Inference and validation of a large Saccharomyces cerevisiae cis regulatory motif set
Matias Piipari
Wellcome Trust Sanger Institute, UK

Saccharomyces cerevisiae is a popular model organism for investigating eukaryotic cis-regulatory elements given its compact genome and the breadth of resources and datasets available for its study. We conducted a computational regulatory motif discovery study with the NestedMICA algorithm with the aim to infer a close to complete core promoter motif dictionary of the S. cerevisiae genome (200 motifs from upstream sequences of 2000 genes, totalling a megabase of sequence). We show an analysis of the motif sets to identify known regulatory motifs and motif families amongst the set (81 of 200 found to be close matches to known motifs), and analyze variation patterns of the motif matches. We also describe a novel gene expression aided motif inference algorithm based on NestedMICA and demonstrate its performance with several S. cerevisiae gene expression datasets.
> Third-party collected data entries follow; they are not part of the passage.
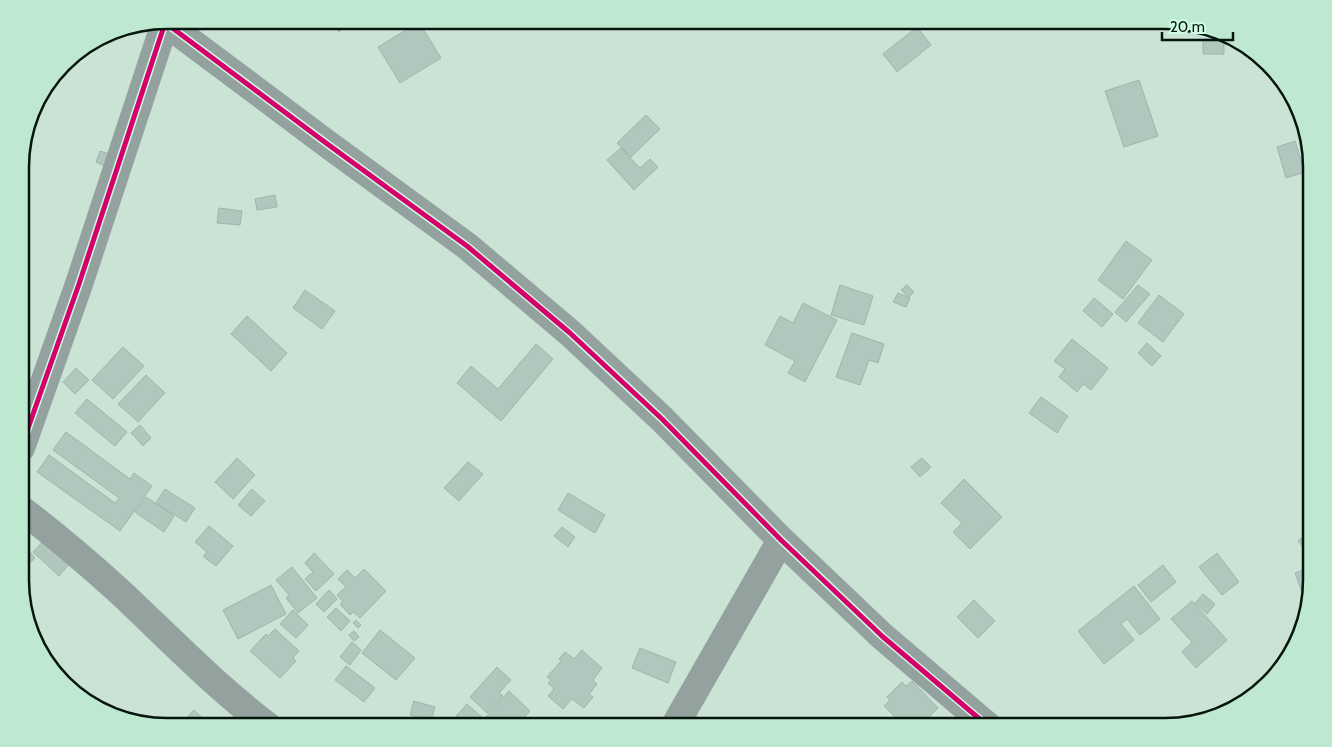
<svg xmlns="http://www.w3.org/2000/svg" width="1332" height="747" font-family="Cabin,sans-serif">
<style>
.building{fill:#b1c6bd;stroke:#a0b4ac}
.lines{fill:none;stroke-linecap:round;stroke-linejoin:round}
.minor{stroke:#93a19f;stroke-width:28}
.cycleway-casing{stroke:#cefbe1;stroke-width:8}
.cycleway{stroke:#d6006c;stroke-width:5}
.rim{fill:none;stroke:#06160e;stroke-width:2.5}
</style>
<rect width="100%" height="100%" fill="#cbe3d5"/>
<!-- building -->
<path class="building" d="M328,20H352L339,32Z
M419,22L441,58L400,83L378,47Z
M1187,26L1211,32L1188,33Z
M917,27L931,45L897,72L883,54Z
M1203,39H1224V54H1203Z
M1139,80L1158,136L1124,147L1105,91Z
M646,115L660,129L631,157L617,143Z
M1295,141L1305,172L1286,178L1277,147Z
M1306,141L1312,157V163L1302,143Z
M621,148L640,168L650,159L658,167L634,190L607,160Z
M100,151L109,154L105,166L96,162Z
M21,191L30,198L21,210Z
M275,195L277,207L257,210L255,199Z
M219,208L242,211L240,225L217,223Z
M1126,241L1152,260L1123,299L1098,280Z
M21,282L30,288L21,300Z
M840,285L873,296L864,325L831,315Z
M907,285L914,292L909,297L901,290Z
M1138,285L1150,294L1126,322L1115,312Z
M305,290L335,311L322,329L293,308Z
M898,293L910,298L906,307L893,302Z
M1159,295L1184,314L1163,342L1138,323Z
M1094,298L1113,314L1102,327L1083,311Z
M803,303L837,320L805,382L788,373L795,361L765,345L780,316L793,323Z
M247,316L287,353L271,371L231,334Z
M852,333L884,344L878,363L869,360L860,385L836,377Z
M1072,339L1108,368L1091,390L1083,384L1077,392L1059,377L1065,369L1054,361Z
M1147,343L1161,356L1152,366L1138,353Z
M536,344L553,359L501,421L457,383L471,366L498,389Z
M123,347L144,366L113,399L92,380Z
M76,368L89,380L75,394L63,382Z
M146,375L165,393L138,422L118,404Z
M1041,397L1068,416L1057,433L1029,413Z
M87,399L127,432L115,446L75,413Z
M140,425L151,438L143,446L131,433Z
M66,432L130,479L134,473L152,486L120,531L37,472L49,455L115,503L119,498L53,450Z
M237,458L255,475L233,499L215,482Z
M922,458L931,467L920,477L911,467Z
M468,462L483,474L459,501L444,488Z
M964,479L1002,517L970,549L953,532L962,523L941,503Z
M165,489L195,508L186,522L156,503Z
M252,489L265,501L251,516L238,505Z
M568,493L605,515L595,533L558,510Z
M146,497L174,516L164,532L135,512Z
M209,526L233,546L216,566L203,556L207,552L195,542Z
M562,527L575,537L568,547L554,536Z
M1312,529V554L1310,555L1298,541Z
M45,539L71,562L59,576L33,552Z
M24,546L35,558L28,565L21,557V549Z
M314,553L334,574L316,591L305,579L313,572L305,563Z
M1217,553L1239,582L1222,595L1199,567Z
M1163,565L1176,582L1151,602L1138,585Z
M292,567L317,598L298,613L286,598L289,595L276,580Z
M1312,567V589L1302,592L1295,573Z
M364,569L386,591L360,618L353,612L350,615L340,604L343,602L337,595L346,587L338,579L347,570L355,578Z
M271,585L286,614L238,639L223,610Z
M1134,586L1160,619L1140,635L1127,619L1121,624L1134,640L1104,664L1078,631Z
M329,590L337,599L324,612L316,604Z
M1203,594L1215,604L1207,614L1195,603Z
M974,600L995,621L978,638L957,617Z
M1192,601L1227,640L1196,668L1182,652L1192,642L1171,619Z
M336,608L350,621L341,631L327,617Z
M293,610L308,625L296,638L280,624Z
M356,620L361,625L358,628L353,623Z
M275,629L299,651L293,658L296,661L280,678L250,651L266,634L268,636Z
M380,630L415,658L396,680L362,653Z
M354,631L359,637L354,641L349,635Z
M352,642L361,650L350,665L340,657Z
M640,648L676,662L668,683L632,668Z
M582,650L602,668L593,680L597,684L589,694L593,697L584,708L572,699L563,709L548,696L554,689L548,683L551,680L547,677L561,661L559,659L565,652L574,659Z
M346,666L375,688L364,702L335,680Z
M497,667L511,680L499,693L503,696L487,713L470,697Z
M912,681L938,708L919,727H905L884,706L890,700L887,697L902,682L906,686Z
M509,691L530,711L516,727H452L449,724L467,704L484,719Z
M414,701L435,707L431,721L410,715Z
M194,710L210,725L208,727H178Z"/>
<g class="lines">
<!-- minor -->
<path class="minor" d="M163,21L326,143L467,246L570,333L662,419L781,540L882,636L989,727
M21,448L79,284L165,23
M21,509C55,535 88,563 120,592C169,638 215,686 269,727
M674,727L781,540"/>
<!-- cycleway casing -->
<g class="cycleway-casing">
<path id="cycleway" d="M163,21L326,143L467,246L570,333L662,419L781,540L882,636L989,727
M21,448L79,284L165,23"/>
</g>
<!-- cycleway -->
<use href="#cycleway" class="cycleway"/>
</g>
<!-- crop -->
<path d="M0 0H1332V747H0ZM167 29H1165A138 138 0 0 1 1303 167V580A138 138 0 0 1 1165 718H167A138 138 0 0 1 29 580V167A138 138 0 0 1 167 29Z" fill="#bee9d0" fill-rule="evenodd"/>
<path class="rim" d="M167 29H1165A138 138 0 0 1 1303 167V580A138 138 0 0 1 1165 718H167A138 138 0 0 1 29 580V167A138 138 0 0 1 167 29Z"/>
<!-- scale -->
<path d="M1162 32v8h71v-8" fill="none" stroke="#06160e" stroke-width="2.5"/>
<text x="1170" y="32" font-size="15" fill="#06160e" stroke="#cefbe1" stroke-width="4" paint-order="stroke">20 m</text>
</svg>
The computationally inferred motifs were also analyzed in the context of the Saccharomyces Genome Resequencing Project dataset that provides a whole genome multiple alignment of and SNP calls for over 80 Saccharomyces strains. Over 2/3 of them show SNP and insertion/deletion rates that are lower than the un-annotated non-coding regions of the S. cerevisiae genome, and a subset of 22 motifs show less variation than protein coding sequence.

Our work demonstrates successful use of genome-scale NestedMICA motif inference in finding potential regulatory features of a eukaryotic genome. We provide strong evidence that our computationally inferred motifs are functional using independent lines of evidence. The software developed for the study is publicly available, and includes an easy to use motif set visualization and analysis tool iMotifs (, and as new additions to the NestedMICA suite a novel gene expression driven motif inference algorithm and a framework for building motif family models.